Par là se trouve établi ce fait essentiel que les centres nerveux bulbaires (qui président au vomissement) peuvent être sensibilisés à l’action de toute substance toxique, émétisante, même quand il s’agit de substances aussi diverses que l’apomorphine d’une part, et les congestines de l’autre.

Peut-être y aura-t-il là un moyen clinique d’épreuve pour savoir si tel ou tel individu est anaphylactisé.

En tout cas, un fait s’est montré dans ces expériences, qui est d’importance considérable. Chez les chiens normaux le vomissement a eu lieu 4, 5, 6, 7, et 8 minutes après l’injection péritonéale. Au contraire, chez les anaphylactisés, il y a eu vomissement avec un grand retard, soit 54, 38, 37, 32, 23 minutes, après l’injection ; en moyenne 18 minutes après l’injection, alors que chez les chiens normaux le vomissement a eu lieu en moyenne 6 minutes après l’injection.

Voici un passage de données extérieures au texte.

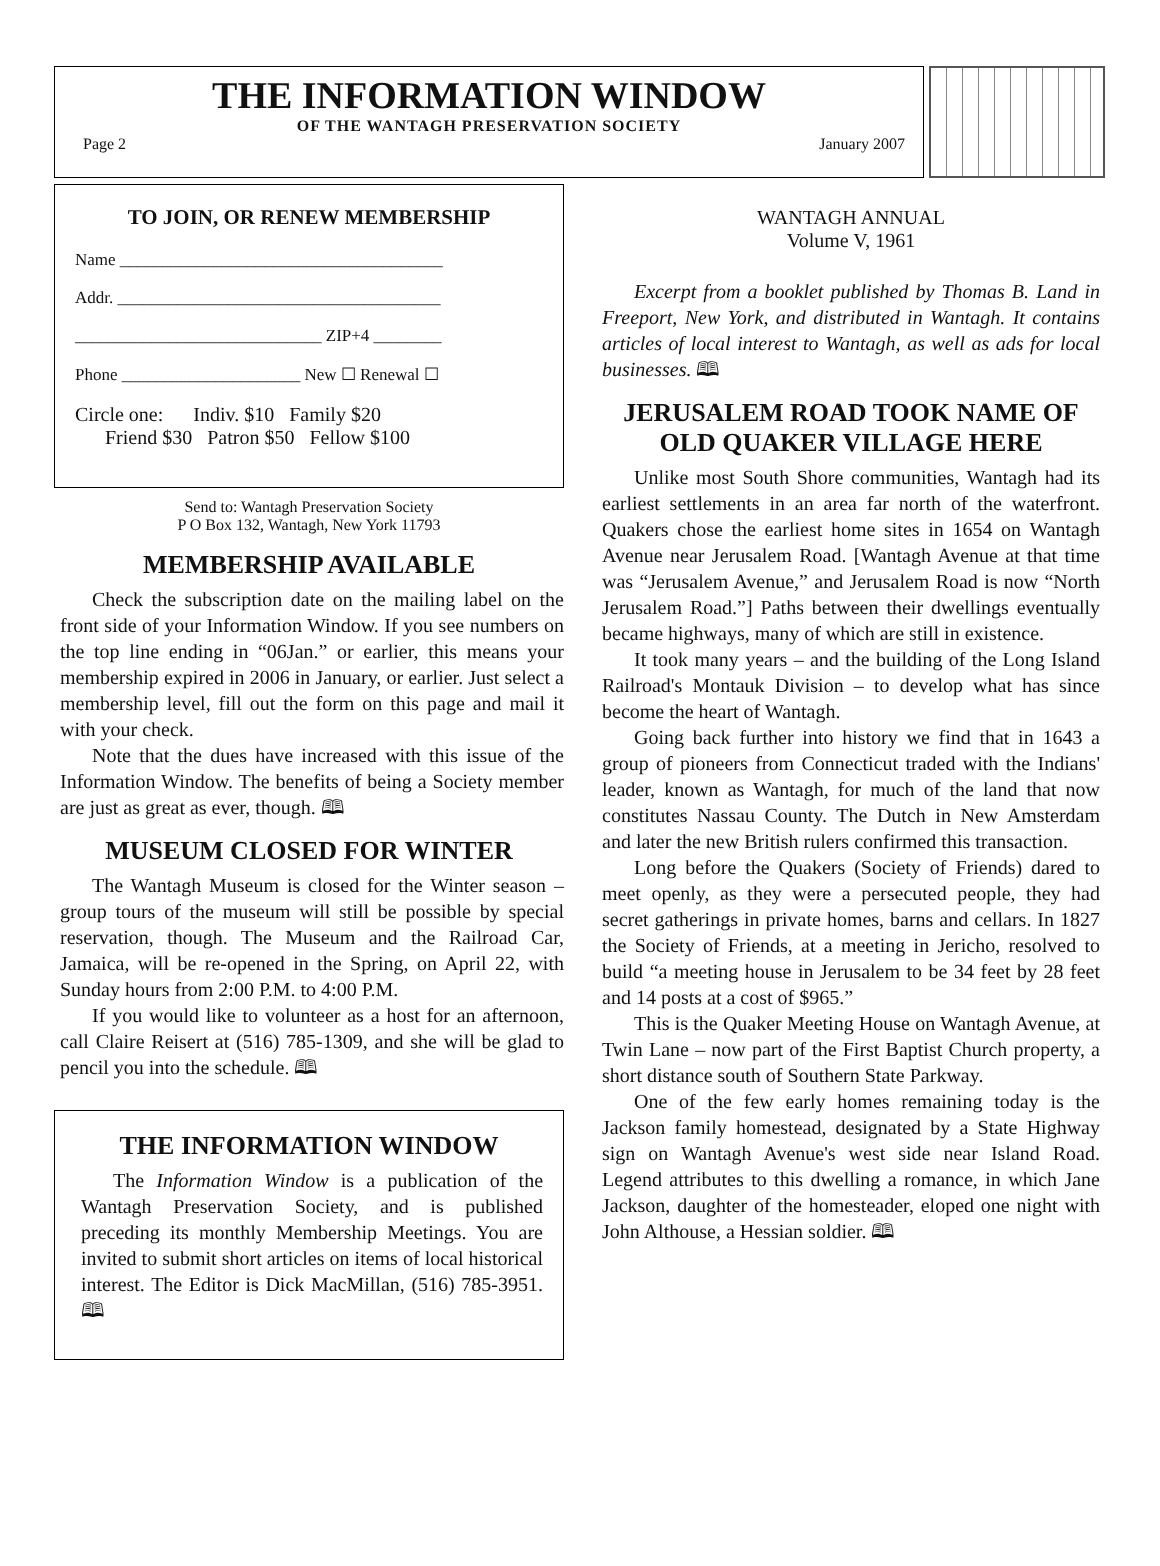THE INFORMATION WINDOW
OF THE WANTAGH PRESERVATION SOCIETY
Page 2 January 2007
TO JOIN, OR RENEW MEMBERSHIP
Name ______________________________________
Addr. ______________________________________
_____________________________ ZIP+4 ________
Phone _____________________ New ☐ Renewal ☐
Circle one: Indiv. $10 Family $20
Friend $30 Patron $50 Fellow $100
Send to: Wantagh Preservation Society
P O Box 132, Wantagh, New York 11793
MEMBERSHIP AVAILABLE
Check the subscription date on the mailing label on the front side of your Information Window. If you see numbers on the top line ending in “06Jan.” or earlier, this means your membership expired in 2006 in January, or earlier. Just select a membership level, fill out the form on this page and mail it with your check.
Note that the dues have increased with this issue of the Information Window. The benefits of being a Society member are just as great as ever, though. 🕮
MUSEUM CLOSED FOR WINTER
The Wantagh Museum is closed for the Winter season – group tours of the museum will still be possible by special reservation, though. The Museum and the Railroad Car, Jamaica, will be re-opened in the Spring, on April 22, with Sunday hours from 2:00 P.M. to 4:00 P.M.
If you would like to volunteer as a host for an afternoon, call Claire Reisert at (516) 785-1309, and she will be glad to pencil you into the schedule. 🕮
THE INFORMATION WINDOW
The Information Window is a publication of the Wantagh Preservation Society, and is published preceding its monthly Membership Meetings. You are invited to submit short articles on items of local historical interest. The Editor is Dick MacMillan, (516) 785-3951. 🕮
WANTAGH ANNUAL
Volume V, 1961
Excerpt from a booklet published by Thomas B. Land in Freeport, New York, and distributed in Wantagh. It contains articles of local interest to Wantagh, as well as ads for local businesses. 🕮
JERUSALEM ROAD TOOK NAME OF OLD QUAKER VILLAGE HERE
Unlike most South Shore communities, Wantagh had its earliest settlements in an area far north of the waterfront. Quakers chose the earliest home sites in 1654 on Wantagh Avenue near Jerusalem Road. [Wantagh Avenue at that time was “Jerusalem Avenue,” and Jerusalem Road is now “North Jerusalem Road.”] Paths between their dwellings eventually became highways, many of which are still in existence.
It took many years – and the building of the Long Island Railroad's Montauk Division – to develop what has since become the heart of Wantagh.
Going back further into history we find that in 1643 a group of pioneers from Connecticut traded with the Indians' leader, known as Wantagh, for much of the land that now constitutes Nassau County. The Dutch in New Amsterdam and later the new British rulers confirmed this transaction.
Long before the Quakers (Society of Friends) dared to meet openly, as they were a persecuted people, they had secret gatherings in private homes, barns and cellars. In 1827 the Society of Friends, at a meeting in Jericho, resolved to build “a meeting house in Jerusalem to be 34 feet by 28 feet and 14 posts at a cost of $965.”
This is the Quaker Meeting House on Wantagh Avenue, at Twin Lane – now part of the First Baptist Church property, a short distance south of Southern State Parkway.
One of the few early homes remaining today is the Jackson family homestead, designated by a State Highway sign on Wantagh Avenue's west side near Island Road. Legend attributes to this dwelling a romance, in which Jane Jackson, daughter of the homesteader, eloped one night with John Althouse, a Hessian soldier. 🕮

Il semble qu’il y ait là un processus secondaire spécial aux anaphylactisés, processus qui ferait complètement défaut chez les normaux, et qui se produirait seulement, avec un grand retard, chez les chiens anaphylactisés, comme s’il se passait dans leur organisme des réactions chimiques plus tardives, en tout cas différentes de celles qui se passent dans les organismes non anaphylactisés.

Il faudra donc approfondir ce phénomène d’anaphylaxie générale sur laquelle on a très peu de documents encore. Jusqu’à présent on ne s’est occupé que de l’anaphylaxie spécifique. Mais l’anaphylaxie générale, c’est-à-dire l’augmentation de la sensibilité à tous les poisons — fût-elle même très légère — provoquée par l’injection d’un seul antigène, sera sans doute du plus grand intérêt ; et elle entraînera, au point de vue pratique comme au point de vue doctrinal, des conséquences importantes.